Abstract

Q
Case Report
L, a 16-year-old boy without any other past psychiatric history, was overactive for ∼5 weeks, and his mother thought him, “mad.” She said that he “spent all his money to buy lots of unnecessary things.” His teachers thought that he appeared restless all day without getting tired. He frequently felt more self-confident than usual and always said he could be in charge of a country. He talked rapidly with abrupt changes from topic to topic, and was difficult to interrupt during the outpatient clinical examination. No abnormality was detected on a brain MRI scan or electroencephalogram (EEG), or during laboratory examination. No childhood or family history of tic disorder was found. Because L's history also revealed a depression episode 2 years earlier, he was diagnosed with bipolar disorder type I according to the Kiddie Schedule for Affective Disorders and Schizophrenia for School-Aged Children—Present and Lifetime Version (K-SADS-PL). His score on the Young Mania Rating Scale was 44.
Quetiapine was started at 50mg/day for the first 2 days. The dose of quetiapine was increased progressively by 50 mg every 4 days. The patient's symptoms resolved completely when quetiapine was titrated up to 600 mg/day. His father told us afterwards that he occasionally blinked his eyes once the quetiapine dose was titrated to 150 mg/day.
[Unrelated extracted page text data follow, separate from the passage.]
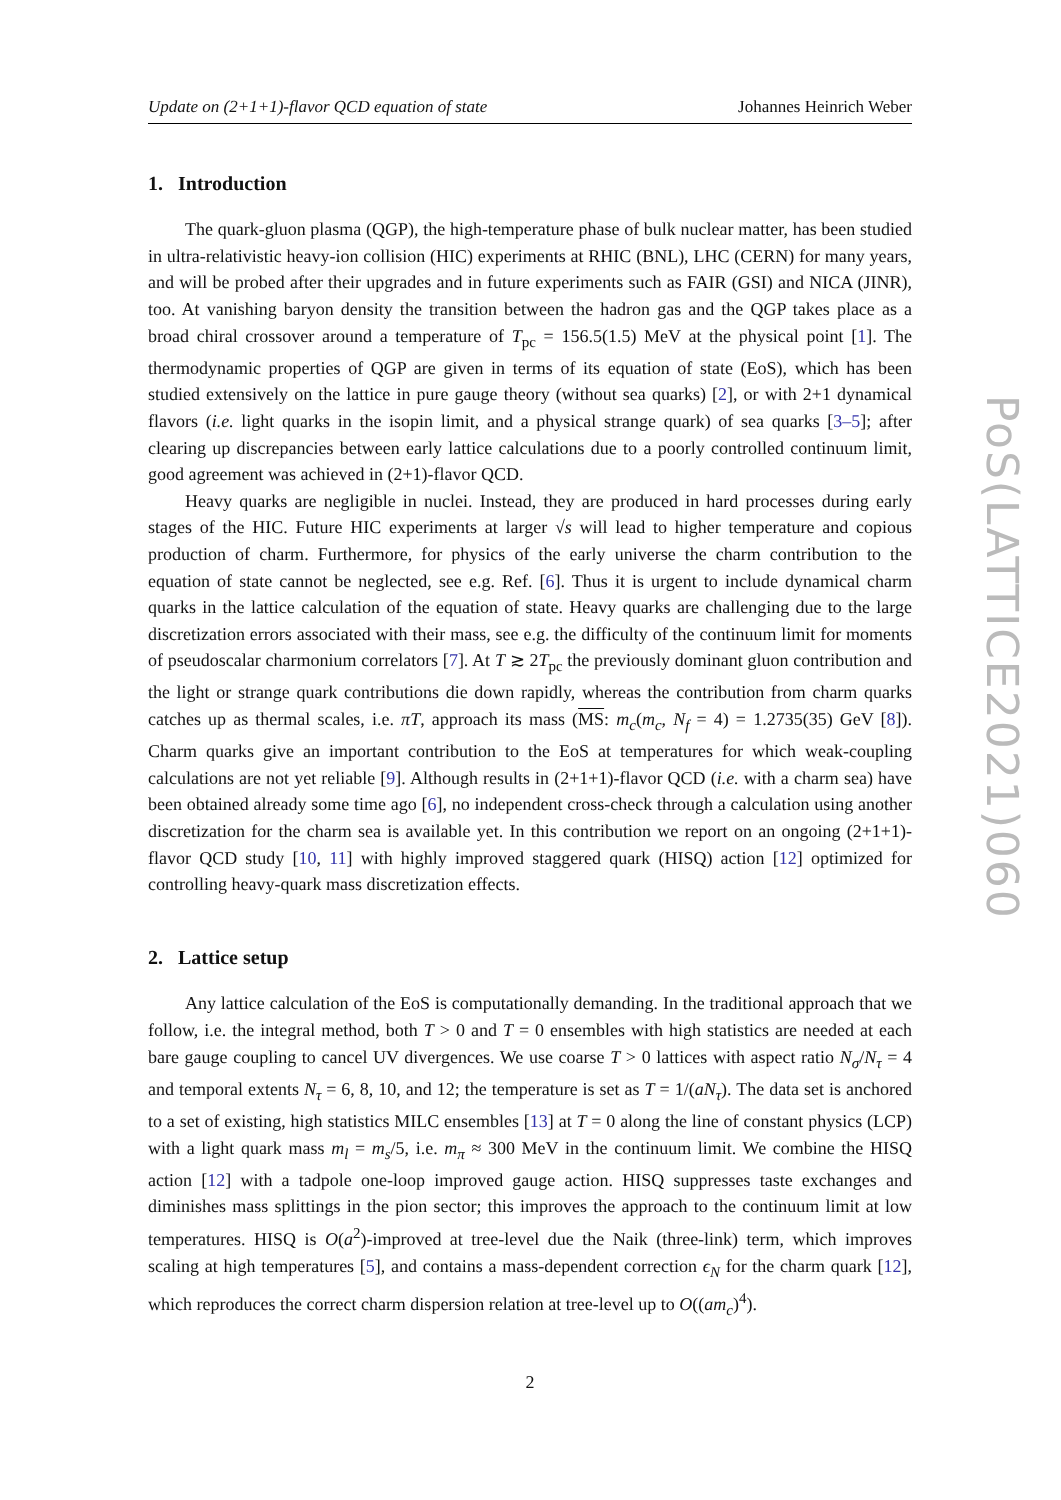Update on (2+1+1)-flavor QCD equation of state Johannes Heinrich Weber
1. Introduction
The quark-gluon plasma (QGP), the high-temperature phase of bulk nuclear matter, has been studied in ultra-relativistic heavy-ion collision (HIC) experiments at RHIC (BNL), LHC (CERN) for many years, and will be probed after their upgrades and in future experiments such as FAIR (GSI) and NICA (JINR), too. At vanishing baryon density the transition between the hadron gas and the QGP takes place as a broad chiral crossover around a temperature of T<sub>pc</sub> = 156.5(1.5) MeV at the physical point [1]. The thermodynamic properties of QGP are given in terms of its equation of state (EoS), which has been studied extensively on the lattice in pure gauge theory (without sea quarks) [2], or with 2+1 dynamical flavors (i.e. light quarks in the isopin limit, and a physical strange quark) of sea quarks [3–5]; after clearing up discrepancies between early lattice calculations due to a poorly controlled continuum limit, good agreement was achieved in (2+1)-flavor QCD.
Heavy quarks are negligible in nuclei. Instead, they are produced in hard processes during early stages of the HIC. Future HIC experiments at larger √s will lead to higher temperature and copious production of charm. Furthermore, for physics of the early universe the charm contribution to the equation of state cannot be neglected, see e.g. Ref. [6]. Thus it is urgent to include dynamical charm quarks in the lattice calculation of the equation of state. Heavy quarks are challenging due to the large discretization errors associated with their mass, see e.g. the difficulty of the continuum limit for moments of pseudoscalar charmonium correlators [7]. At T ≳ 2T<sub>pc</sub> the previously dominant gluon contribution and the light or strange quark contributions die down rapidly, whereas the contribution from charm quarks catches up as thermal scales, i.e. πT, approach its mass (MS: m<sub>c</sub>(m<sub>c</sub>, N<sub>f</sub> = 4) = 1.2735(35) GeV [8]). Charm quarks give an important contribution to the EoS at temperatures for which weak-coupling calculations are not yet reliable [9]. Although results in (2+1+1)-flavor QCD (i.e. with a charm sea) have been obtained already some time ago [6], no independent cross-check through a calculation using another discretization for the charm sea is available yet. In this contribution we report on an ongoing (2+1+1)-flavor QCD study [10, 11] with highly improved staggered quark (HISQ) action [12] optimized for controlling heavy-quark mass discretization effects.
2. Lattice setup
Any lattice calculation of the EoS is computationally demanding. In the traditional approach that we follow, i.e. the integral method, both T > 0 and T = 0 ensembles with high statistics are needed at each bare gauge coupling to cancel UV divergences. We use coarse T > 0 lattices with aspect ratio N<sub>σ</sub>/N<sub>τ</sub> = 4 and temporal extents N<sub>τ</sub> = 6, 8, 10, and 12; the temperature is set as T = 1/(aN<sub>τ</sub>). The data set is anchored to a set of existing, high statistics MILC ensembles [13] at T = 0 along the line of constant physics (LCP) with a light quark mass m<sub>l</sub> = m<sub>s</sub>/5, i.e. m<sub>π</sub> ≈ 300 MeV in the continuum limit. We combine the HISQ action [12] with a tadpole one-loop improved gauge action. HISQ suppresses taste exchanges and diminishes mass splittings in the pion sector; this improves the approach to the continuum limit at low temperatures. HISQ is O(a<sup>2</sup>)-improved at tree-level due the Naik (three-link) term, which improves scaling at high temperatures [5], and contains a mass-dependent correction ϵ<sub>N</sub> for the charm quark [12], which reproduces the correct charm dispersion relation at tree-level up to O((am<sub>c</sub>)<sup>4</sup>).
2
PoS(LATTICE2021)060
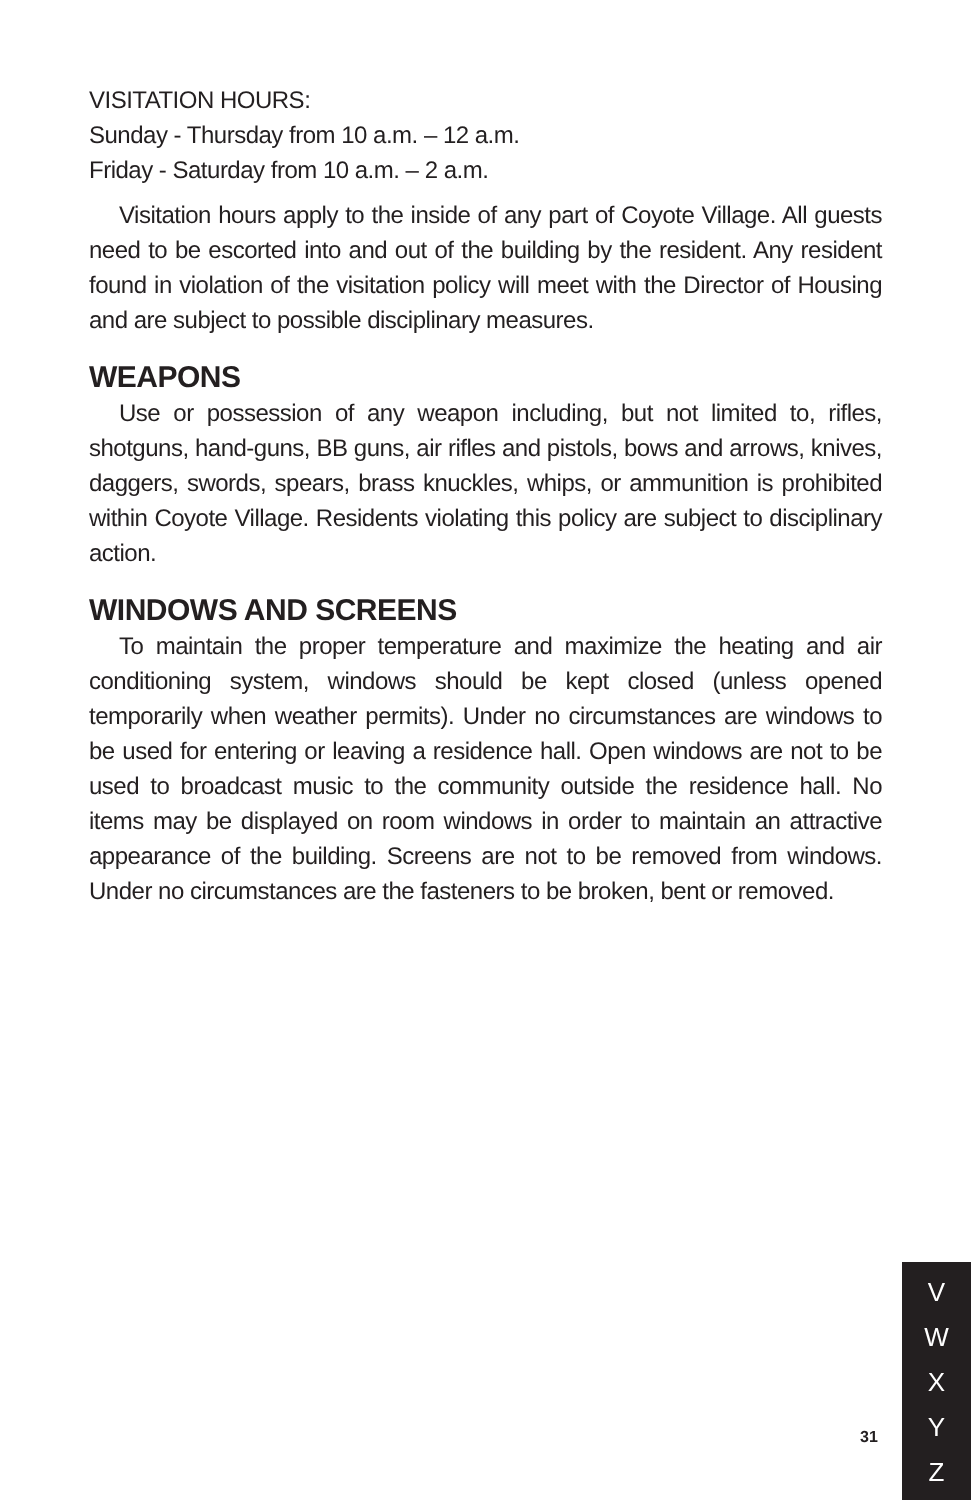VISITATION HOURS:
Sunday - Thursday from 10 a.m. – 12 a.m.
Friday - Saturday from 10 a.m. – 2 a.m.
Visitation hours apply to the inside of any part of Coyote Village. All guests need to be escorted into and out of the building by the resident. Any resident found in violation of the visitation policy will meet with the Director of Housing and are subject to possible disciplinary measures.
WEAPONS
Use or possession of any weapon including, but not limited to, rifles, shotguns, hand-guns, BB guns, air rifles and pistols, bows and arrows, knives, daggers, swords, spears, brass knuckles, whips, or ammunition is prohibited within Coyote Village. Residents violating this policy are subject to disciplinary action.
WINDOWS AND SCREENS
To maintain the proper temperature and maximize the heating and air conditioning system, windows should be kept closed (unless opened temporarily when weather permits). Under no circumstances are windows to be used for entering or leaving a residence hall. Open windows are not to be used to broadcast music to the community outside the residence hall. No items may be displayed on room windows in order to maintain an attractive appearance of the building. Screens are not to be removed from windows. Under no circumstances are the fasteners to be broken, bent or removed.
31
V
W
X
Y
Z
Recurrent episodes of ‘‘tightening’’ of his eyes, nose, and the corner of his mouth increased in frequency, ultimately occurring thousands of times per day when quetiapine was titrated up to 600 mg/day. When the patient came to our clinic again, we used the Yale Global Tic Severity Scale to measure the severity of tic symptoms, and the score was 40.
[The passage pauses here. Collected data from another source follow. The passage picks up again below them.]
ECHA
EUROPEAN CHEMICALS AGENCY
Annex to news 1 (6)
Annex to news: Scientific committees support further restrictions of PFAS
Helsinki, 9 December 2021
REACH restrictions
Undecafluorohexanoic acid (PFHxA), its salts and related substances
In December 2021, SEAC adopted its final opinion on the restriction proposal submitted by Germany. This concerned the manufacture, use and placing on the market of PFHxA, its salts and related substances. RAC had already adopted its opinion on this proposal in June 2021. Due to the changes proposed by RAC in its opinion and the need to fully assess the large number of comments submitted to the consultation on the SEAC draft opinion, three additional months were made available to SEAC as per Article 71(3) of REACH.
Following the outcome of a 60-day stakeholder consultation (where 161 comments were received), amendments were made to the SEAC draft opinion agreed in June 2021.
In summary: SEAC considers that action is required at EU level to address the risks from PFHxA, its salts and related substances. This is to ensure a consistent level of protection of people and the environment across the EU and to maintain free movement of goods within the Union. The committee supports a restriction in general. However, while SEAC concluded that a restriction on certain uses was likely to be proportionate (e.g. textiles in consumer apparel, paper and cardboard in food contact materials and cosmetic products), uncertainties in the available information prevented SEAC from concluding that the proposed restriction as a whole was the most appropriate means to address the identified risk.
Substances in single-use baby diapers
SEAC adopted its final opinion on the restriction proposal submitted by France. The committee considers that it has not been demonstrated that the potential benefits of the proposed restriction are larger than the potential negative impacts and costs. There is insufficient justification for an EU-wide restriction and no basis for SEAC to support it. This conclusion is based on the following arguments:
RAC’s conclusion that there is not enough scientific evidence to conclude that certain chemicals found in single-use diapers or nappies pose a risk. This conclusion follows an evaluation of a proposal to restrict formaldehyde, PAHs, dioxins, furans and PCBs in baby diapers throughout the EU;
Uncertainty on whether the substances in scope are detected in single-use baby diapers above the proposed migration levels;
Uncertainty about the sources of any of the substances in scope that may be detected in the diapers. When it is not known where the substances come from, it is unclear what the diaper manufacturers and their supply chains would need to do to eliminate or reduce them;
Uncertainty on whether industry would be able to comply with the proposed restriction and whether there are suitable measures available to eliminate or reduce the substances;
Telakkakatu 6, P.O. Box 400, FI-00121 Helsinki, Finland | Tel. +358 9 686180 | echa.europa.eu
Therefore, the dose of quetiapine was quickly decreased to 50 mg/day. After ∼2 weeks, the tic symptoms greatly resolved. However, with a dose of quetiapine 50 mg/day, the patient's mother felt that he was hyperactive. Therefore, quetiapine was titrated to 600 mg/day again. Two weeks later, the mania symptom resolved, but the tic symptom occurred again. For that reason, we added haloperidol 4 mg/day to resolve the tic symptoms, and they soon subsided. At his follow-up visit 6 months later, he appeared to have no symptoms of bipolar disorder and no tics in response to the treatment, which consisted of quetiapine at 600 mg/day and haloperidol at 4 mg/day.
Discussion
Our literature search identified only one case report describing quetiapine-related tic (Huang et al. 2002), which reported an adult schizophrenia patient with tics induced during quetiapine therapy. As the pediatric bipolar patient described here had no previous tics, this suggests that tics can occur de novo during quetiapine treatment.
Together with previously reported cases, our case suggests that tic-like symptoms might occur in certain vulnerable individuals during treatment with atypical antipsychotics such as clozapine or amisulpride (Kinon and Lieberman 1996; Lin et al. 2006). Compelling evidence suggests that increased central dopaminergic activity may exacerbate tics. Quetiapine, clozapine, and amisulpride are all dopamine-2 (D2) antagonists (Kinon and Lieberman 1996) resulting in an enhancement of dopamine release. Further, quetiapine has relatively low dopamine D2 receptor blocking and rapid dissociation from the dopamine D2 receptor, thus increasing dopaminergic function. Clinicians should be aware of this side effect, as it can detrimental to treatment adherence.
Footnotes
Disclosures
No competing financial interests exist.